(ENTRIES PROVIDED)

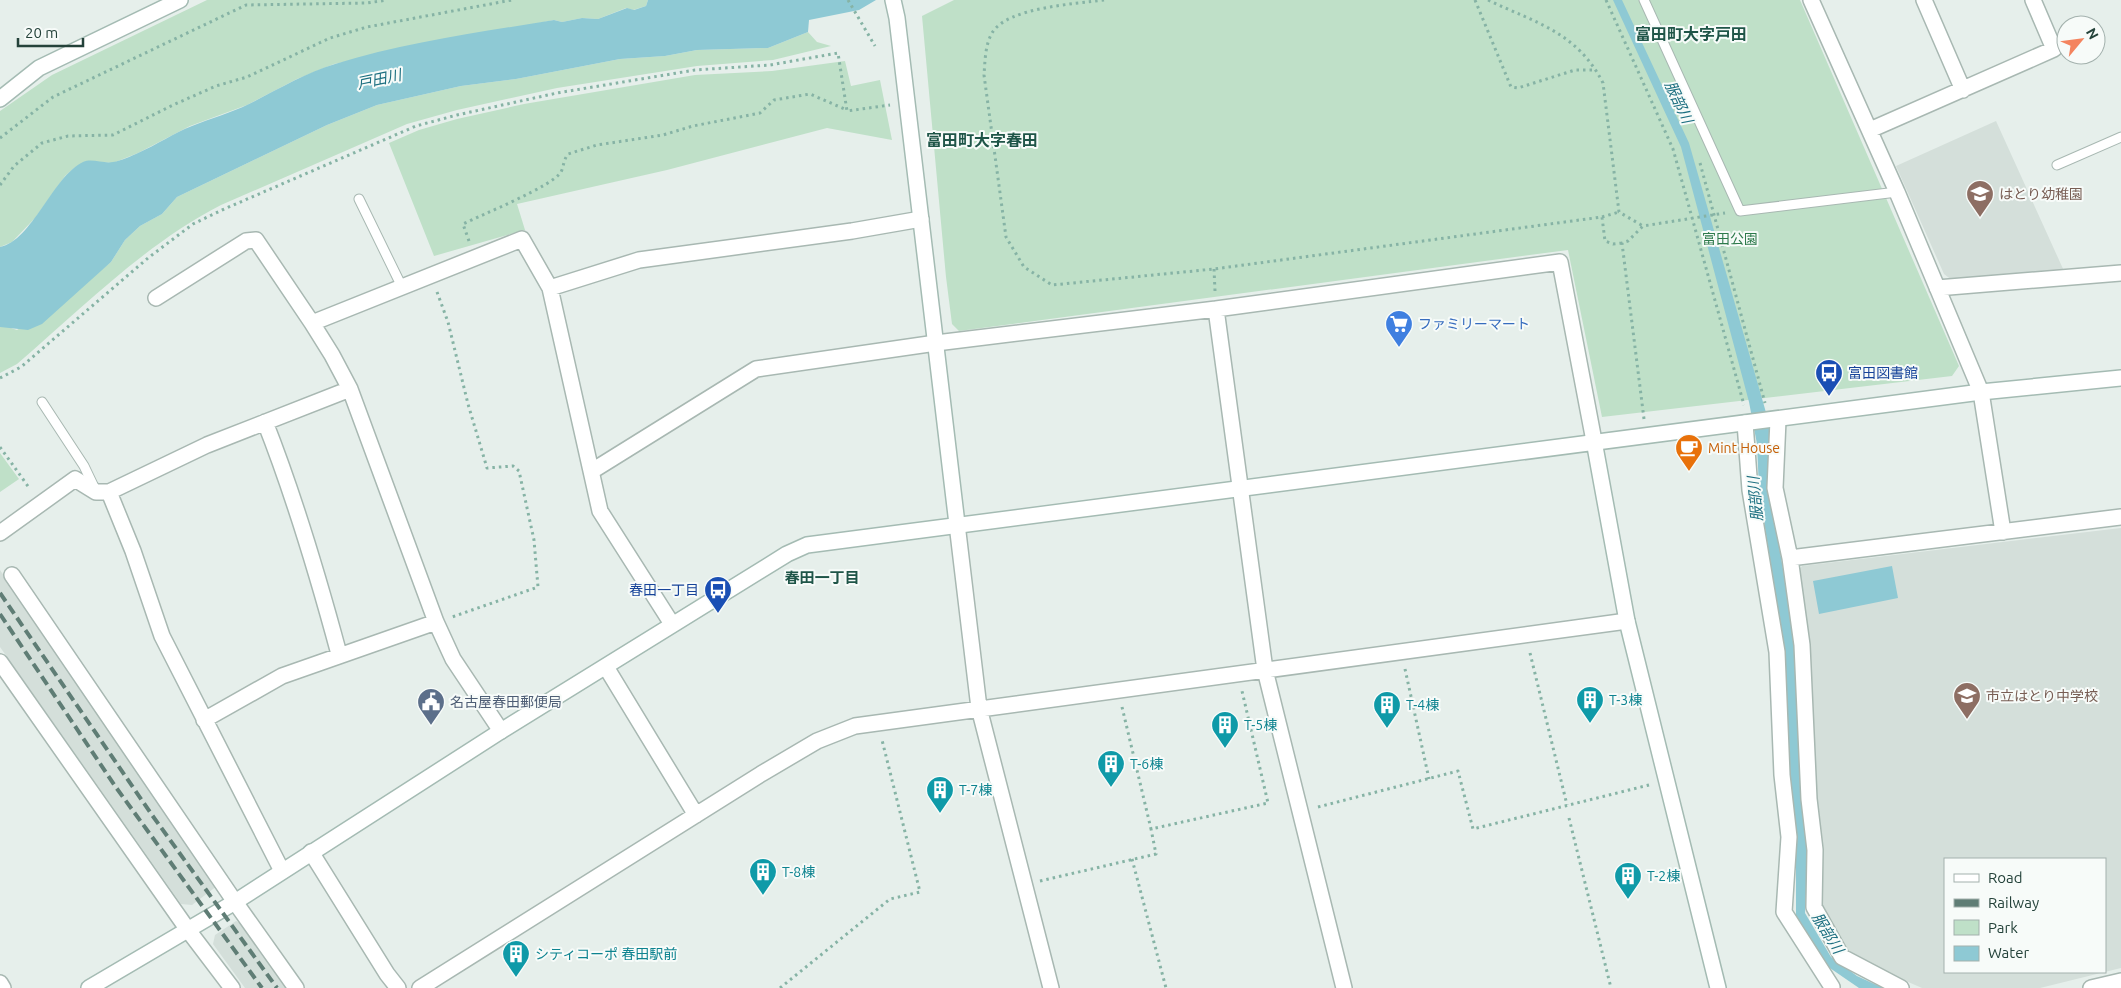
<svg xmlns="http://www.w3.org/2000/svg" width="2121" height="988" viewBox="0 0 2121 988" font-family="Ubuntu,'Noto Sans JP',sans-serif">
  <rect width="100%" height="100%" fill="#e6efeb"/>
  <path fill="#d4dfda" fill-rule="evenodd" d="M 1996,121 L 2064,271 L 1953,281 L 1944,274 L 1896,166 Z
    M 2121,528 L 2121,968 L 2040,988 L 1922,988 L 1876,968 L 1840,945 L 1819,909 L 1816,793 L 1797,572 L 1802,566 ZM 1945,859 L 2105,859 L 2105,972 L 1945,972 Z
    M 0,570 L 217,886 L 192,905 L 181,904 L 0,647 Z
    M 236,921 L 248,927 L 292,988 L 245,988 L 213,944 L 215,935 Z"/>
  <path fill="#bfe0c8" d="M 207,0 L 648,0 L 646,6 L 633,10 L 626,8 L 598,19 L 582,18 L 562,22 L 554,20 L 334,64 L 297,79 L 247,105 L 190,126 L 138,153 L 113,163 L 86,161 L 74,168 L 65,176 L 35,218 L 12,242 L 0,247 L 0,111 L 52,75 Z
    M 954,0 L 1800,0 L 1959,366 L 1952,376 L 1602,417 L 1568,250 L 959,331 L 952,324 L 946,277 L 922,16 Z
    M 808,32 L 817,42 L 831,46 L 773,60 L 697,66 L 557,88 L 457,110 L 407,124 L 221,205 C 145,244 81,309 17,364 L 0,373 L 0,327 L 5,326 L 17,330 L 88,281 L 111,262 L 125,240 L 140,226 L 162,214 L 177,197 L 327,125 L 377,105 L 461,86 L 516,79 L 620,59 L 665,56 L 697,50 L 768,48 Z
    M 845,61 L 851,86 L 880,80 L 892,140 L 827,128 L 667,170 L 517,204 L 525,230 L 434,256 L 389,143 L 419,130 L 457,119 L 524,104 L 695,75 L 772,71 Z
    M 0,453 L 19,479 L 0,492 Z"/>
  <path fill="#8ec9d4" d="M 648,0 L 876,0 L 859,10 L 809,20 L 808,32 L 768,48 L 697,50 L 665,56 L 620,59 L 516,79 L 461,86 L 377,105 L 327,125 L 177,197 L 162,214 L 140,226 L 125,240 L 111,262 L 42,324 L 28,330 L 0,327 L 0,247 C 32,241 53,176 83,162 C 92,158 104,164 113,162 C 121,161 131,156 138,153 C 156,145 174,133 192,126 C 211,118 231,113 249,104 C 277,90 305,73 335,64 C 406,42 481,32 554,20 L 562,22 L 582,18 L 598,19 L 627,8 L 634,10 L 646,6 Z
    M 1613,0 L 1622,0 L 1689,143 L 1773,437 L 1769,488 L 1796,644 L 1800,774 L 1808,850 L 1805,913 L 1831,957 L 1857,976 L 1883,988 L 1859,988 L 1824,964 L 1796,916 L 1796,837 L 1790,777 L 1784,651 L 1759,489 L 1757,444 L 1749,402 L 1681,147 Z
    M 1892,566 L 1898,598 L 1819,614 L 1813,581 Z"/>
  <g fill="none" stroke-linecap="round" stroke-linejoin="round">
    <defs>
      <path id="lane" d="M 1644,0 L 1740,211 L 1897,192
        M 2057,165 L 2121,137
        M 359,199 L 402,287
        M 42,402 L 84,466 L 95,489"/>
      <path id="street" d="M 1811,0 L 1897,192 L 1981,392 L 2003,532
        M 1924,0 L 1963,90
        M 1870,130 L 2054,49 L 2033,0
        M 550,288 L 639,260 L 852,231 L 921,219
        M 1937,288 L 2121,273
        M 156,298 L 246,241 L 256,240 L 312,323
        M 1216,309 L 1265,670 L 1344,988
        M 350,389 L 436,622 L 453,659 L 501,731
        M 1778,420 L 1775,488 L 1790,558 L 1802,645 L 1809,799 L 1815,850 L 1814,907 L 1842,957 L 1901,988
        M 265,422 C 295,498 318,576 339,654
        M 1745,423 L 1750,490 L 1777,652 L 1782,775 L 1789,837 L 1784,912 L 1832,987
        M 592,471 L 756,369 L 936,343 L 1216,309 L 1560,262 L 1594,441
        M 109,492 L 133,551 L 162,636 L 282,871
        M 957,524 L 979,708 L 1051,988
        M 0,533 L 75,479 L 96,492 L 109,492 L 207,445 L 350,389 L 332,355 L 312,323 L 522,239 L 550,288 L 600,511 L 672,624
        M 1790,558 L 2121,517
        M 12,575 L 235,902 L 296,988
        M 0,662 L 188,930 L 232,988
        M 606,667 L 696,815
        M 204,720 L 282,676 L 436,622
        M 311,852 L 387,974 L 398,988
        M 0,983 L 3,988
        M 420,988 L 761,774 L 817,741 L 855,726 L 1627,621
        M 2091,988 L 2121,981"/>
      <path id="secondary" d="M 893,0 L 897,18 L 957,524
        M 0,99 L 39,68 L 180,0
        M 1594,441 L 1627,621 L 1718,988
        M 89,988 L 235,902 L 501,731 L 787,554 L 807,545 L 1981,392 L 2121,378"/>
    </defs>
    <use href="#lane" stroke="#a8b8b2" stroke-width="11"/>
    <use href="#street" stroke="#a8b8b2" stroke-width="18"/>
    <use href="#secondary" stroke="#a4bbb3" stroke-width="18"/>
    <path stroke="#86b3a5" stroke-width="3" stroke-dasharray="2.5 4" stroke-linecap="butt" d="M 848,0 L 875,46
      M 1104,0 C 1076,4 1007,7 992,33 C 985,45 985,62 984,75 L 1006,237 L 1024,267 L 1052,285 L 1214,269 L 1602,217 L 1605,241 L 1613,244 L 1622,243
      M 1475,0 L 1511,87 L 1518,88 L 1575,70 L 1595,70
      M 1488,0 C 1536,23 1577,32 1603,83 L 1619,212 L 1643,226
      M 1606,0 L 1673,149 L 1744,405
      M 0,138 L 53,97 L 246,5 L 367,3 L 387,0
      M 1700,163 L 1765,403
      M 0,185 L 14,166 L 42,143 L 68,136 L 113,135 L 173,105 L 216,86 L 247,77 L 330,38 L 367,27 L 512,0
      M 1602,217 L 1619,212
      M 469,241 L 463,224 C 481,215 553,186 561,172 C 564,166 563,161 568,154 L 597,145 L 663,135 L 693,126 L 760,113 L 774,100 L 810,94 L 847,110
      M 1214,269 L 1215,291
      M 437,292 L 448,322 L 468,404 L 487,468 L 513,466 L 519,471 L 534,540 L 538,587 L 452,617
      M 0,378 L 21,367 L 148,258 L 193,224 L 222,210 L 416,126 L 457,115 L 557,93 L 695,70 L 770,65 L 838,53 L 847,111 L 890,105
      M 1644,419 L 1622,243 L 1628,241 L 1643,226 L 1725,213
      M 0,447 L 30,489
      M 1530,653 L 1567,805
      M 1405,669 L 1429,779
      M 1122,707 L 1151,829 L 1268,803 L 1242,691
      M 1318,807 L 1458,771 L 1473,829 L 1649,785
      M 1569,818 L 1611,988
      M 1132,859 L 1166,988
      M 1040,881 L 1156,854 L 1151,829
      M 780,988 L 890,899 L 920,892 L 882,740"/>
    <use href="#lane" stroke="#fff" stroke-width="9"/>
    <use href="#street" stroke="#fff" stroke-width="15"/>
    <use href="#secondary" stroke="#fff" stroke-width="15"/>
    <path stroke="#5f7d75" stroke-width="4" stroke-dasharray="10 5" stroke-linecap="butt" d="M 0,593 L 152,815 L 277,988
      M 0,614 L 115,786 L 262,988"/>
  </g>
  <defs>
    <symbol id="school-pin" viewBox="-11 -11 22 30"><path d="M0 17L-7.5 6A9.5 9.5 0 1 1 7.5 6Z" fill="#8d6e63" stroke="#f7fbf9"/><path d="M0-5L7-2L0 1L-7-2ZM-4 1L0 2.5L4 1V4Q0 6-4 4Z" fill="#fff"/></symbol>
    <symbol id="supermarket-pin" viewBox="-11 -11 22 30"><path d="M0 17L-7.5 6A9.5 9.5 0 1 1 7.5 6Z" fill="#3f7fe0" stroke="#f7fbf9"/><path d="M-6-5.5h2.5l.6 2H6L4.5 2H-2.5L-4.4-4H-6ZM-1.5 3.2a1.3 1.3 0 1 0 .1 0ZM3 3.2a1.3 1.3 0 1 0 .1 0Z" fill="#fff"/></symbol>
    <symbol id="bus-pin" viewBox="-11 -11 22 30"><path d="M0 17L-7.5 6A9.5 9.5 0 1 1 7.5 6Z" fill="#1a4fb4" stroke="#f7fbf9"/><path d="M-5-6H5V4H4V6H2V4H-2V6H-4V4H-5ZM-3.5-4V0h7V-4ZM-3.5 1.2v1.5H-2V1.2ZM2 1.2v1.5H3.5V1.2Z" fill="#fff"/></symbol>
    <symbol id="cafe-pin" viewBox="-11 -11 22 30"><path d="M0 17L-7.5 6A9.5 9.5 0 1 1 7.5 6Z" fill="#e8710a" stroke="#f7fbf9"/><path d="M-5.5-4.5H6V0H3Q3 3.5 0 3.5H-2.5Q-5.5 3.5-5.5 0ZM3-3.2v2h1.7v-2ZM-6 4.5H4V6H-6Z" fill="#fff"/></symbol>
    <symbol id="building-pin" viewBox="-11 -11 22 30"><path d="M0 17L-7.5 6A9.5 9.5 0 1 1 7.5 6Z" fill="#0f9aa8" stroke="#f7fbf9"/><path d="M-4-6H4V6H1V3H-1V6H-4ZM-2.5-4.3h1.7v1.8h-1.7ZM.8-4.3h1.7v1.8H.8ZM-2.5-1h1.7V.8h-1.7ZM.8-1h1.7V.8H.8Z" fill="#fff"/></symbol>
    <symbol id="civic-pin" viewBox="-11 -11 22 30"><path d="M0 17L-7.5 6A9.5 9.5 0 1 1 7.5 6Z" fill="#5c6f8a" stroke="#f7fbf9"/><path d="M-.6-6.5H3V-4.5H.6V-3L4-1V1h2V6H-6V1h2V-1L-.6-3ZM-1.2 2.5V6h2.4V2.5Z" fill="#fff"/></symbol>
  </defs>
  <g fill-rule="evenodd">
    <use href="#school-pin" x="1964" y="178" width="32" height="43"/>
    <use href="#supermarket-pin" x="1383" y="308" width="32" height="43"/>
    <use href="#bus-pin" x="1813" y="357" width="32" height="43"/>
    <use href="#cafe-pin" x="1673" y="432" width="32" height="43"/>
    <use href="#bus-pin" x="702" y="574" width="32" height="43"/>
    <use href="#school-pin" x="1951" y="680" width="32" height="43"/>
    <use href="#building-pin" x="1574" y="684" width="32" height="43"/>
    <use href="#civic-pin" x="415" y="686" width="32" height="43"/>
    <use href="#building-pin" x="1371" y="689" width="32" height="43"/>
    <use href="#building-pin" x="1209" y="709" width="32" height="43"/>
    <use href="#building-pin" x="1095" y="748" width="32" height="43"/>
    <use href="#building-pin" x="924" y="774" width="32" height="43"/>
    <use href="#building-pin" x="747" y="856" width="32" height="43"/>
    <use href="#building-pin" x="1612" y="860" width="32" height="43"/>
    <use href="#building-pin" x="500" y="938" width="32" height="43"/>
  </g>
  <g text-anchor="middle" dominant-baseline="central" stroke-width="4" stroke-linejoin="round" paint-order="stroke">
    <g font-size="14" fill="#785e54" stroke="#f7fbf9" text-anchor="start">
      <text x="1999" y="194">はとり幼稚園</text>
      <text x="1986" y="696">市立はとり中学校</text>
    </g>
    <g font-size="14" fill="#2d7a4b" stroke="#f7fbf9">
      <text x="1730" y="239">富田公園</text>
    </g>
    <g font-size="14" fill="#366cbe" stroke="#f7fbf9" text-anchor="start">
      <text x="1418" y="324">ファミリーマート</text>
    </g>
    <g font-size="14" fill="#164399" stroke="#f7fbf9" text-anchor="start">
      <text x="1848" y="373">富田図書館</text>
      <text x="699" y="590" text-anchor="end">春田一丁目</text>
    </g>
    <g font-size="14" fill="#c56008" stroke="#f7fbf9" text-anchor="start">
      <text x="1708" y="448">Mint House</text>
    </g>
    <g font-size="14" fill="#0d838f" stroke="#f7fbf9" text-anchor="start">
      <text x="1609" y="700">T-3棟</text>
      <text x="1406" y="705">T-4棟</text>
      <text x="1244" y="725">T-5棟</text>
      <text x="1130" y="764">T-6棟</text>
      <text x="959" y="790">T-7棟</text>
      <text x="782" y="872">T-8棟</text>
      <text x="1647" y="876">T-2棟</text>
      <text x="535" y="954">シティコーポ 春田駅前</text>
    </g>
    <g font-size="14" fill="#4e5e75" stroke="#f7fbf9" text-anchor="start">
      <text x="450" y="702">名古屋春田郵便局</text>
    </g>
    <g font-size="15" font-style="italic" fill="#1c6f80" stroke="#f7fbf9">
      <text transform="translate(379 79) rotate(-12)">戸田川</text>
      <text transform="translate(1679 102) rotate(65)">服部川</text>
      <text transform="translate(1755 499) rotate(-95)">服部川</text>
      <text transform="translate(1828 933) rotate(58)">服部川</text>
    </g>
    <g font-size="15" font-weight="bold" fill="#1f5548" stroke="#f7fbf9">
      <text x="822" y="577">春田一丁目</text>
    </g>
    <g font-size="16" font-weight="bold" fill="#1f5548" stroke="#f7fbf9">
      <text x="1691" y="34">富田町大字戸田</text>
      <text x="982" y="140">富田町大字春田</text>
    </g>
  </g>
  <rect x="1944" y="858" width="162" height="115" fill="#f7fbf9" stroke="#a3b1ad"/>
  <rect x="1954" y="874" width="25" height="8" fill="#ffffff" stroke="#a3b1ad"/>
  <text x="1988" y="883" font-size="15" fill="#24423a">Road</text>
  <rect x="1954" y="899" width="25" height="8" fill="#5f7d75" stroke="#a3b1ad"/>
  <text x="1988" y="908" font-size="15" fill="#24423a">Railway</text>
  <rect x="1954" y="920" width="25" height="15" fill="#bfe0c8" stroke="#a3b1ad"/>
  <text x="1988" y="933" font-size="15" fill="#24423a">Park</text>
  <rect x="1954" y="946" width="25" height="15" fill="#8ec9d4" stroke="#a3b1ad"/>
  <text x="1988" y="958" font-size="15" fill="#24423a">Water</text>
  <g transform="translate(2081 40) rotate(61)"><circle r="24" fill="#f7fbf9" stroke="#a3b1ad"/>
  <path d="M0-4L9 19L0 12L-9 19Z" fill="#f4845f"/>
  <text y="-8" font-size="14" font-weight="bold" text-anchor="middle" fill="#24423a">N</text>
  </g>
  <path d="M18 38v8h65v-8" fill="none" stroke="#24423a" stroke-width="2.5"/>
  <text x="25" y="38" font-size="15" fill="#24423a" stroke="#f7fbf9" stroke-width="4" paint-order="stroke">20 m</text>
</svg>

(End ENTRIES PROVIDED)

Look above for the line with "M 957,524 L 979,708 L 1051,988" and the line with "M 1602,217 L 1619,212", and reproduce exactly those two lines plus every line between, nothing more.

        M 957,524 L 979,708 L 1051,988
        M 0,533 L 75,479 L 96,492 L 109,492 L 207,445 L 350,389 L 332,355 L 312,323 L 522,239 L 550,288 L 600,511 L 672,624
        M 1790,558 L 2121,517
        M 12,575 L 235,902 L 296,988
        M 0,662 L 188,930 L 232,988
        M 606,667 L 696,815
        M 204,720 L 282,676 L 436,622
        M 311,852 L 387,974 L 398,988
        M 0,983 L 3,988
        M 420,988 L 761,774 L 817,741 L 855,726 L 1627,621
        M 2091,988 L 2121,981"/>
      <path id="secondary" d="M 893,0 L 897,18 L 957,524
        M 0,99 L 39,68 L 180,0
        M 1594,441 L 1627,621 L 1718,988
        M 89,988 L 235,902 L 501,731 L 787,554 L 807,545 L 1981,392 L 2121,378"/>
    </defs>
    <use href="#lane" stroke="#a8b8b2" stroke-width="11"/>
    <use href="#street" stroke="#a8b8b2" stroke-width="18"/>
    <use href="#secondary" stroke="#a4bbb3" stroke-width="18"/>
    <path stroke="#86b3a5" stroke-width="3" stroke-dasharray="2.5 4" stroke-linecap="butt" d="M 848,0 L 875,46
      M 1104,0 C 1076,4 1007,7 992,33 C 985,45 985,62 984,75 L 1006,237 L 1024,267 L 1052,285 L 1214,269 L 1602,217 L 1605,241 L 1613,244 L 1622,243
      M 1475,0 L 1511,87 L 1518,88 L 1575,70 L 1595,70
      M 1488,0 C 1536,23 1577,32 1603,83 L 1619,212 L 1643,226
      M 1606,0 L 1673,149 L 1744,405
      M 0,138 L 53,97 L 246,5 L 367,3 L 387,0
      M 1700,163 L 1765,403
      M 0,185 L 14,166 L 42,143 L 68,136 L 113,135 L 173,105 L 216,86 L 247,77 L 330,38 L 367,27 L 512,0
      M 1602,217 L 1619,212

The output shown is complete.